SELECTED PASSAGE Block Start

Mini-liver obtained from cord blood cells

Publié le 31 Oct, 2006

An exceptional progress

 

Pr McGuckin’s and Dr Forraz’s team (University of Newcastle) achieved to create a model of tiny liver from stem cells taken from umbilical cord blood. Umbilical cord blood is taken after the delivery without danger neither for the mother nor for the child. Scientists have placed these cord blood stem cells taken from newborn babies in a bioreactor designed by Nasa. The reproduced effects of weightlessness enabled cells to develop more rapidly and to transform with growth factors into 3D liver tissues. Thus, this team would be the first to made tissues of non-negligible size (few millimetres) in 3D from umbilical cord blood stem cells.

SELECTED PASSAGE Block End
ENTRIES SUPPLIED Block Start

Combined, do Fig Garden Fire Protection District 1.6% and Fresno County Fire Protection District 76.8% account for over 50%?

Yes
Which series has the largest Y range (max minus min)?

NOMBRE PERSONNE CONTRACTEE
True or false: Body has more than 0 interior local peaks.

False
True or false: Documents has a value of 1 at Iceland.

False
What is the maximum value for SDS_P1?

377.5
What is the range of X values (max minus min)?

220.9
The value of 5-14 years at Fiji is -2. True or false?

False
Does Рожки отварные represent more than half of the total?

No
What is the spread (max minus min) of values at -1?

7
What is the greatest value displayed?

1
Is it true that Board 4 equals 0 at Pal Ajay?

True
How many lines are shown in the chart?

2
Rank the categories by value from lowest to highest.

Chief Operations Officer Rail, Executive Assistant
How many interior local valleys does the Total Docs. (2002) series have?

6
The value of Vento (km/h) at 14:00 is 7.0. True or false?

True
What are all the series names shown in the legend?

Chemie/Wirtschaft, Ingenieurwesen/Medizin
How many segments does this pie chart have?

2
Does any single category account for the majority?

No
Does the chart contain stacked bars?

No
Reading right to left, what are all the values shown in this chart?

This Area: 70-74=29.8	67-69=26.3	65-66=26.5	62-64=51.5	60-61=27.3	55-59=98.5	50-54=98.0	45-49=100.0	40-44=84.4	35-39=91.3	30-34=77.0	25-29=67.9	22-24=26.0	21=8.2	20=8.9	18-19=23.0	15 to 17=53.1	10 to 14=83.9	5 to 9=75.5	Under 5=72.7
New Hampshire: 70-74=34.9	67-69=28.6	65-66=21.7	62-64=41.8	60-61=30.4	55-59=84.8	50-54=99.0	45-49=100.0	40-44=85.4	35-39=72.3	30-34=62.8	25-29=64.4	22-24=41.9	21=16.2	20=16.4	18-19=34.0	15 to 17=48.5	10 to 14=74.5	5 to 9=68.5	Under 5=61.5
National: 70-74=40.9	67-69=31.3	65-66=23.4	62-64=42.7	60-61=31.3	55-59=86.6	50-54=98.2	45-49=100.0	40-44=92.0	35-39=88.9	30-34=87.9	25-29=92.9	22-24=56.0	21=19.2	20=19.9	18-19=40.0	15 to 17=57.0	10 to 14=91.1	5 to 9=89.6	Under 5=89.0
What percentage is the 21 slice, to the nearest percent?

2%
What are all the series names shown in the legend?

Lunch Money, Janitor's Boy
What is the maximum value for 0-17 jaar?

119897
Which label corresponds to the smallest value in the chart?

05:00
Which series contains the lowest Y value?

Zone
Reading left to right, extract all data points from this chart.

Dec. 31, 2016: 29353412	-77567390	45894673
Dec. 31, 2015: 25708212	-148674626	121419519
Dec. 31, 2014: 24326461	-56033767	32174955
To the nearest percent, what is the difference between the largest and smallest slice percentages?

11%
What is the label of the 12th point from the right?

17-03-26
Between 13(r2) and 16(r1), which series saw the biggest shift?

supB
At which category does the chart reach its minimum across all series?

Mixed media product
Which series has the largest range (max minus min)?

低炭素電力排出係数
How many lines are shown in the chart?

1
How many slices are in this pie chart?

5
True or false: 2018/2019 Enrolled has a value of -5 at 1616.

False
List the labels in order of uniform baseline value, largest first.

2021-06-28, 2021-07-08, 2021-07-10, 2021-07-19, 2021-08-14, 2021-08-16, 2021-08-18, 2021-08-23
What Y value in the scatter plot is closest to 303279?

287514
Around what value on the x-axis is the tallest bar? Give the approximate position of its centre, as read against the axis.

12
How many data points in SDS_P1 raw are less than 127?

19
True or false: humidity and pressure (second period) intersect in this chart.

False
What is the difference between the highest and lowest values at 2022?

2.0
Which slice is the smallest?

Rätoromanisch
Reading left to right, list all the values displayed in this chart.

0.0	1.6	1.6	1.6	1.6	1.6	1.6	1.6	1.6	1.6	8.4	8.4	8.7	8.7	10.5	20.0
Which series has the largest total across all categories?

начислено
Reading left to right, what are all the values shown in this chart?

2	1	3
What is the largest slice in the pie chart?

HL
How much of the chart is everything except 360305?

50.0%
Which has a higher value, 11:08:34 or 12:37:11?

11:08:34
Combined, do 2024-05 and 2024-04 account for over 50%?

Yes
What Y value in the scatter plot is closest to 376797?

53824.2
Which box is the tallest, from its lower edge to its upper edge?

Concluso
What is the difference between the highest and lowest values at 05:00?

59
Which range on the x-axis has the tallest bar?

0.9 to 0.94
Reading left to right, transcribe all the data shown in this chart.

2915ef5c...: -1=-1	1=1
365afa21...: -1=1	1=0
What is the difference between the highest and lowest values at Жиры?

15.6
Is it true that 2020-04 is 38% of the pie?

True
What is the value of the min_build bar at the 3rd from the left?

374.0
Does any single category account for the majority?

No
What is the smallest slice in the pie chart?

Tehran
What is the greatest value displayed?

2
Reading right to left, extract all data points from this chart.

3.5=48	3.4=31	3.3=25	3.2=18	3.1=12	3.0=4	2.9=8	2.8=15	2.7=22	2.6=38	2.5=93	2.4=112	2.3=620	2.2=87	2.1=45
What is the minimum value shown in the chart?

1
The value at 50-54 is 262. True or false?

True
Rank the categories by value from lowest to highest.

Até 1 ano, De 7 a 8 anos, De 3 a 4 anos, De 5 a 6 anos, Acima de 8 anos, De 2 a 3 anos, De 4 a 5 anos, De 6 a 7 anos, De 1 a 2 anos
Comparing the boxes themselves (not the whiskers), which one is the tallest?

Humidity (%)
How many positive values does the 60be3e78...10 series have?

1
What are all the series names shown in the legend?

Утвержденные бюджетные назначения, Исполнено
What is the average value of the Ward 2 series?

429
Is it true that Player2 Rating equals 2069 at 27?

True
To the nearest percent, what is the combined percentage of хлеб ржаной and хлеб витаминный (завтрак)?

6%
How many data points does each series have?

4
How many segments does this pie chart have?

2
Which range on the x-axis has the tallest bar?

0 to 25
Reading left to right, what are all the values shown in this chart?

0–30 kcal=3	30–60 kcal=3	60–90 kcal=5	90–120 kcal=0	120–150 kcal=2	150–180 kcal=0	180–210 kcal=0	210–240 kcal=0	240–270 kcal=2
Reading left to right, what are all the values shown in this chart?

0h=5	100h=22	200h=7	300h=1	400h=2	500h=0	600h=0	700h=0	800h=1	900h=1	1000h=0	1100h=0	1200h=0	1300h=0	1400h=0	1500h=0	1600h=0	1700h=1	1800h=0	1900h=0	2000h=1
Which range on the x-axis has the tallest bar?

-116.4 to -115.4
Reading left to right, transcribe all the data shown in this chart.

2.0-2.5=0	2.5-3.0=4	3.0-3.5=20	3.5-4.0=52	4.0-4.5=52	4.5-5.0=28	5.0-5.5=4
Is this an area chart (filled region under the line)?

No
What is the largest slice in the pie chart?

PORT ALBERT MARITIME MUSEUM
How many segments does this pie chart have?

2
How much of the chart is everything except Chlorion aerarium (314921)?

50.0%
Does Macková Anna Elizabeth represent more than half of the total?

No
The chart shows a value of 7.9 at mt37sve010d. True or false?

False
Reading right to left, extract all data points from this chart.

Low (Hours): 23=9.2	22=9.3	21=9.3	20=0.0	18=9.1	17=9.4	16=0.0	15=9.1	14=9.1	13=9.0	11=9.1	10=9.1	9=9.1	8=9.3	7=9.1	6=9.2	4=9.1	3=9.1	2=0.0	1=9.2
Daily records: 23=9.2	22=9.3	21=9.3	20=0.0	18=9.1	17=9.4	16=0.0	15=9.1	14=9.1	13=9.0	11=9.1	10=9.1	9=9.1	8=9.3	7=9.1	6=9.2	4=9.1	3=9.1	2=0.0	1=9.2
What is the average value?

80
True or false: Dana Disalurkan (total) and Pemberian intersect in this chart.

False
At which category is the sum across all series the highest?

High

ENTRIES SUPPLIED Block End

• WORK TO COMPLETE:
1) Please summarize the mini-liver article in two sentences.
2) Write the next part of the mini-liver article, picking up after its final sentence.
This material has no connection to the mini-liver article.

• ANSWER LIST:
1) A University of Newcastle team led by Pr McGuckin and Dr Forraz created a model of a tiny liver from stem cells taken from umbilical cord blood, which is collected after delivery without danger to mother or child. In a NASA-designed bioreactor that reproduced the effects of weightlessness, the cells developed more rapidly and, with growth factors, transformed into 3D liver tissues a few millimeters in size.

2)
Significant impacts

 

According to specialists, this discovery could have significant impact on pharmaceutical industry because within two years the “mini-livers” could be used for drug trials, offering an appropriate tool to better forecast toxically side effects of a developing drug, thus reducing animal experiments. In the medium term, this technology could evolve to use hepatic tissues to create “artificial livers” and treat patients waiting for hepatic graft or for a regeneration of their liver; within 15 years, we could envisage to transplant “hepatic fragments” to compensate some liver impairments.